“Only humans can hurt one another, Ada thought; only humans falter and betray one another with a stunning, fearsome frequency… She would fail other people throughout her life, inevitably, even those she loved best.”
Ada’s father David is the most important thing to her. For thirteen years David has been her teacher, her best friend, her guide. Ada’s life has revolved entirely around him and his work in his computer science lab, so when David begins to forget things and disappear for hours at a time, Ada’s world as she knows it rapidly changes. As David’s mind disintegrates, Ada must navigate the coming years without him. Life grows more complicated as she moves in with her father’s long time friend, and evidence surfaces that David may not be the person she thinks he is.

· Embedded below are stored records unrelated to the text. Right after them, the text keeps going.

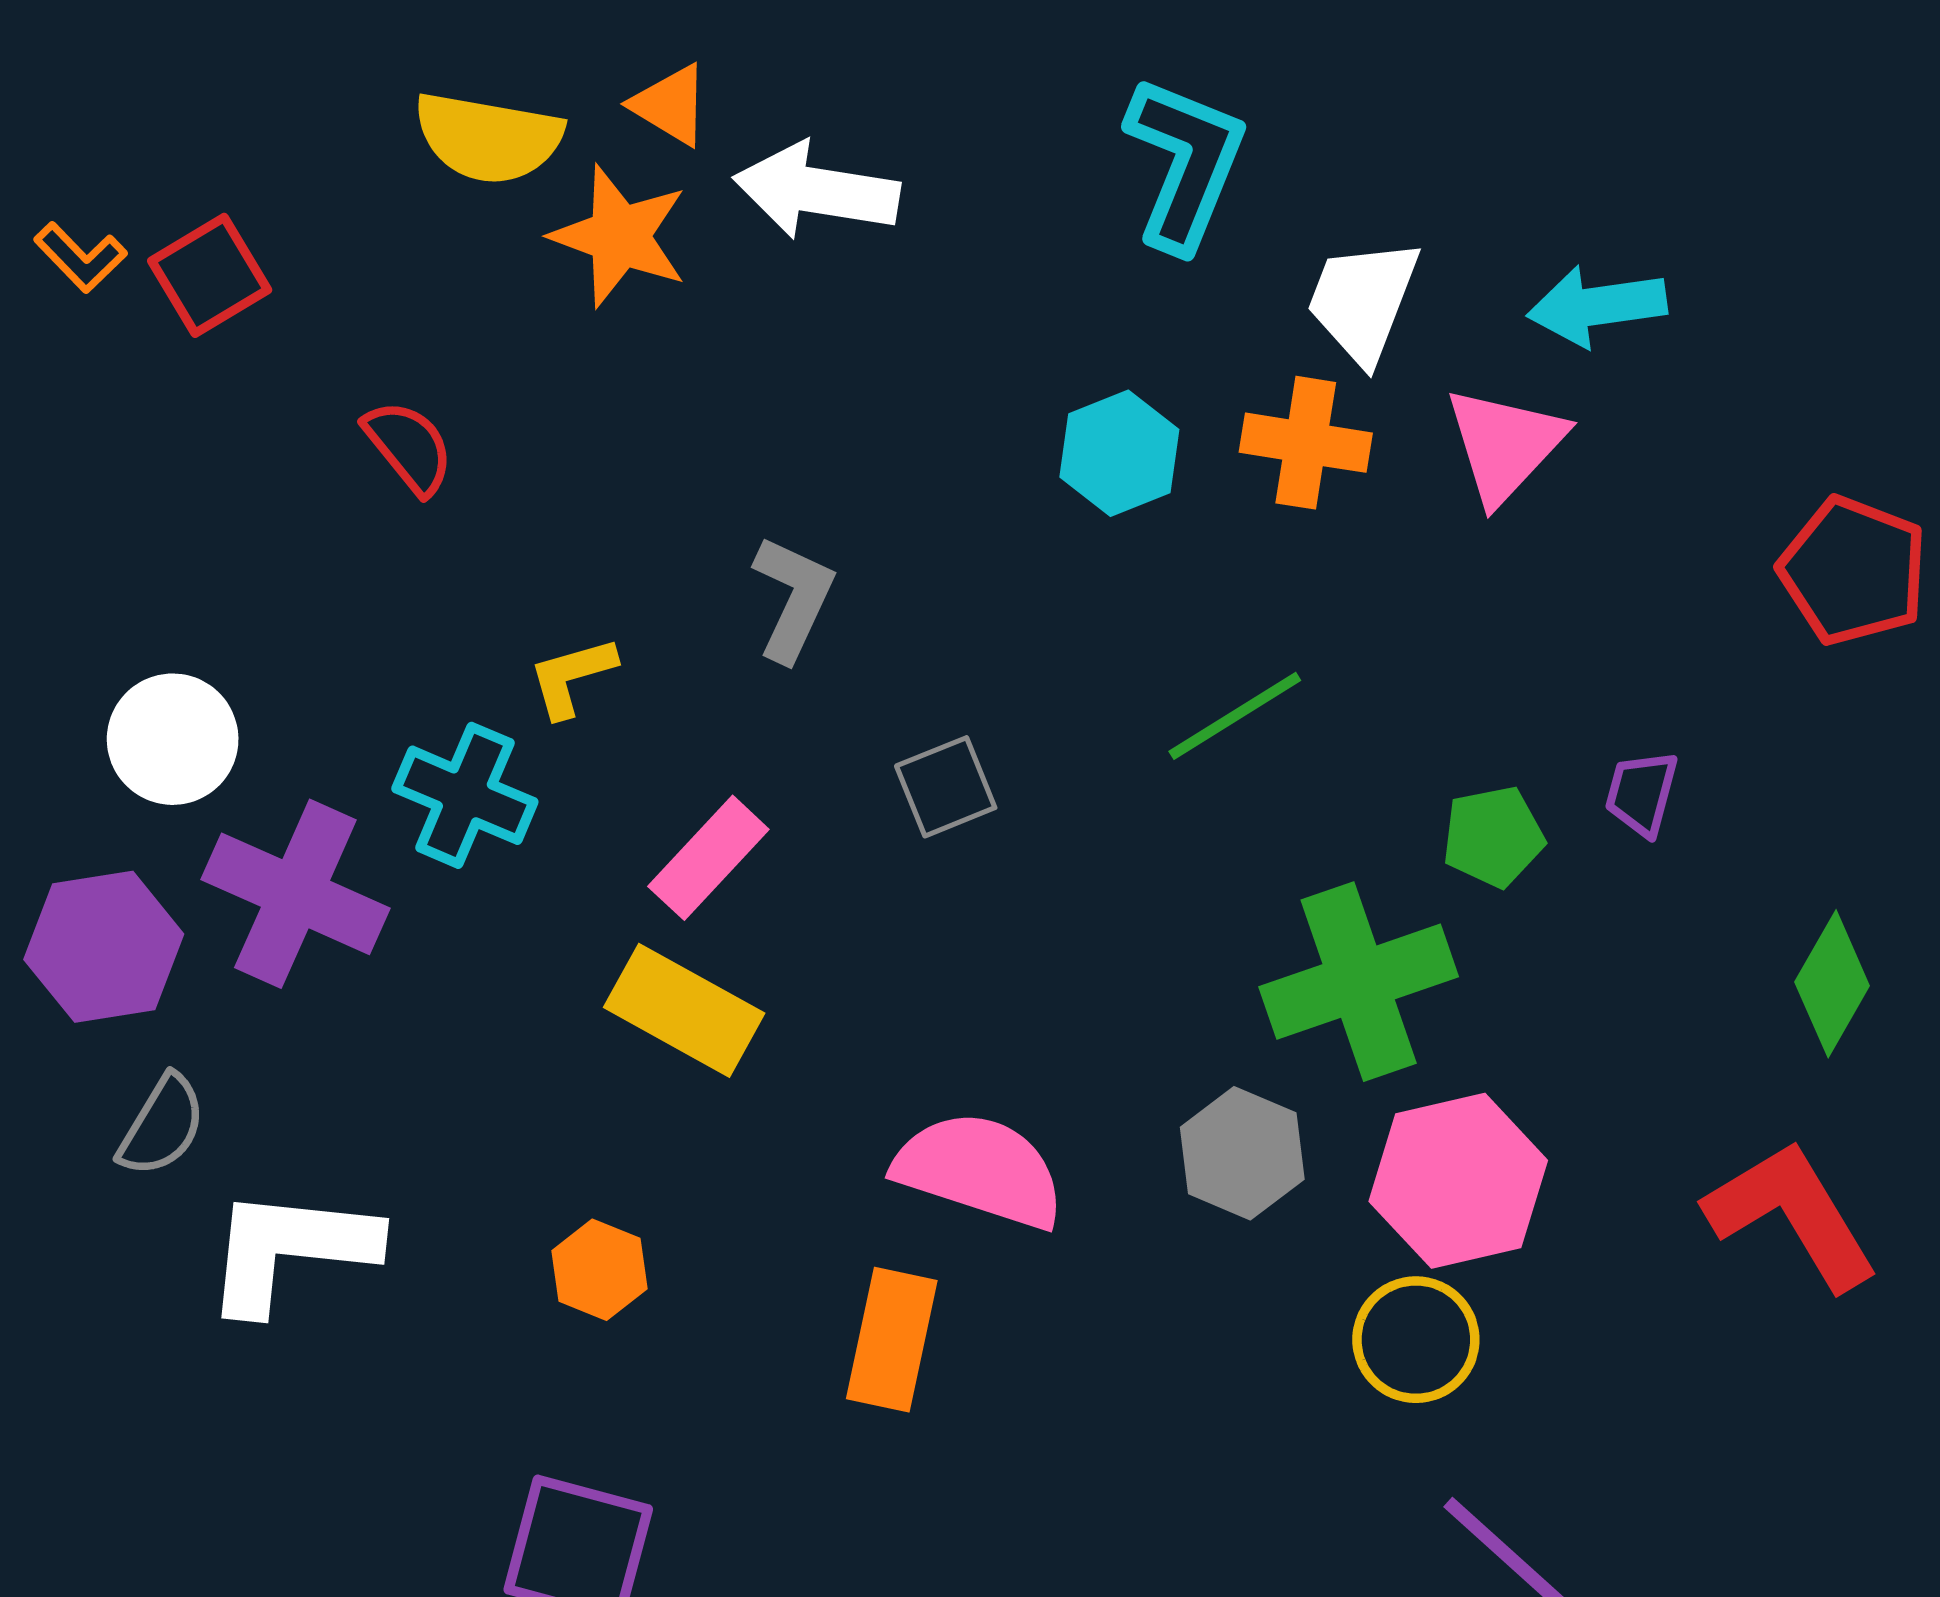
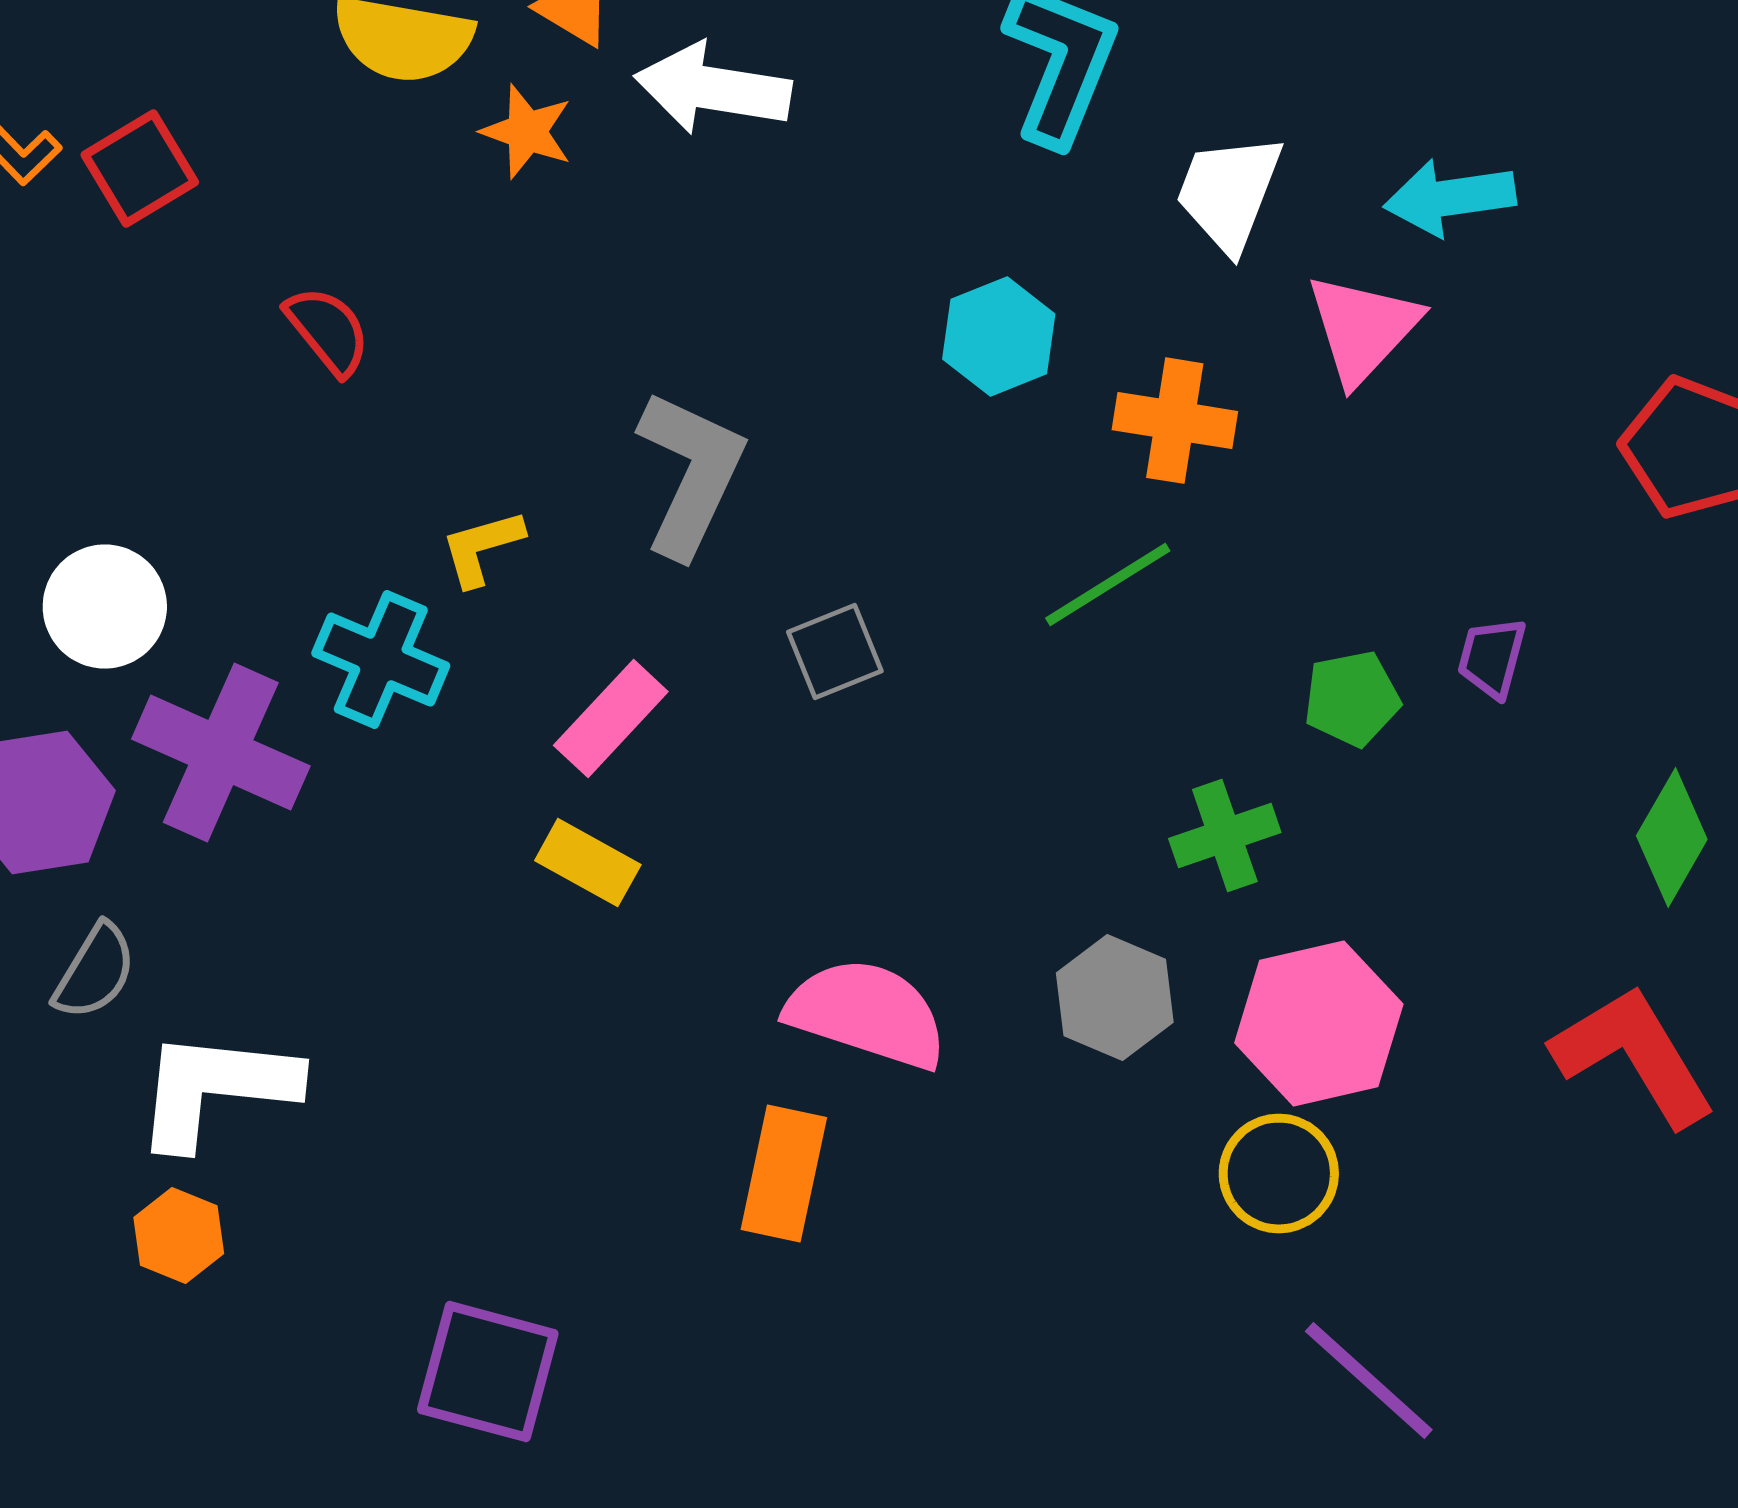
orange star: (620, 236) -> (527, 132), size x0.7
orange cross: (1306, 443) -> (1175, 421), moved
gray L-shape: (793, 598) -> (691, 474), size x1.4
green cross: (1359, 982) -> (1225, 836), size x0.6
yellow rectangle: (684, 1010) -> (588, 863), size x0.7
orange hexagon: (599, 1270) -> (179, 1236), moved

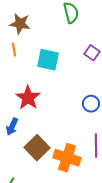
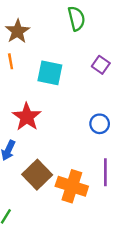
brown star: (20, 24) -> (17, 31), turned 30

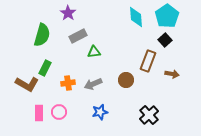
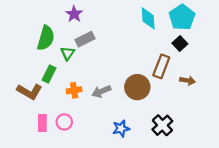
green triangle: (94, 52) -> (68, 53), moved, turned -48
brown circle: (126, 80) -> (137, 87), size x1.5
blue star: (100, 112) -> (121, 128), moved

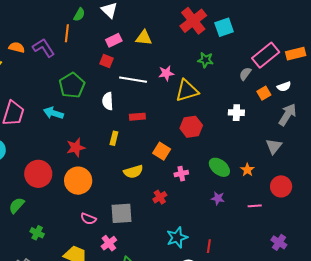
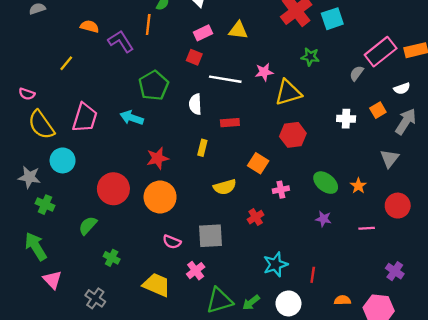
orange semicircle: (17, 47) -> (90, 26), moved
orange square: (264, 93) -> (378, 110), moved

I think the experience of admiring and idolizing a parent and then gradually realizing that parents are fallible human beings is something to which everyone can relate. The reverence with which Ada views her father is so powerful that it’s easy to feel the confusion, frustration, and protectiveness that Ada feels when her father’s health begins to decline. The relationship between father and daughter is the foundation of the story, and the author does a wonderful job of portraying some of the complexities of that relationship.
The characters are clearly written and consistent, their actions aligning with their personalities so the interpersonal dynamics work well and were convincing. The last third of the book felt a less cohesive for me during the jumps in time back and forth to Ada’s adulthood. I didn’t connect as strongly to the older Ada as I did to the younger one, but perhaps that that’s because we spend less time with her in her adulthood than in her youth.
Still, I liked this book much more than I anticipated. The pacing was consistent through most of the book, and the cryptology as well as the mystery surrounding David’s history and eccentricity kept me interested. As the beginning of the story unfolded, I had so many questions about Ada and her upbringing. I felt like I was slowly turning these small corners, each one revealing another piece of the puzzle, which kept me wanting to keep going along with Ada as things began to unravel.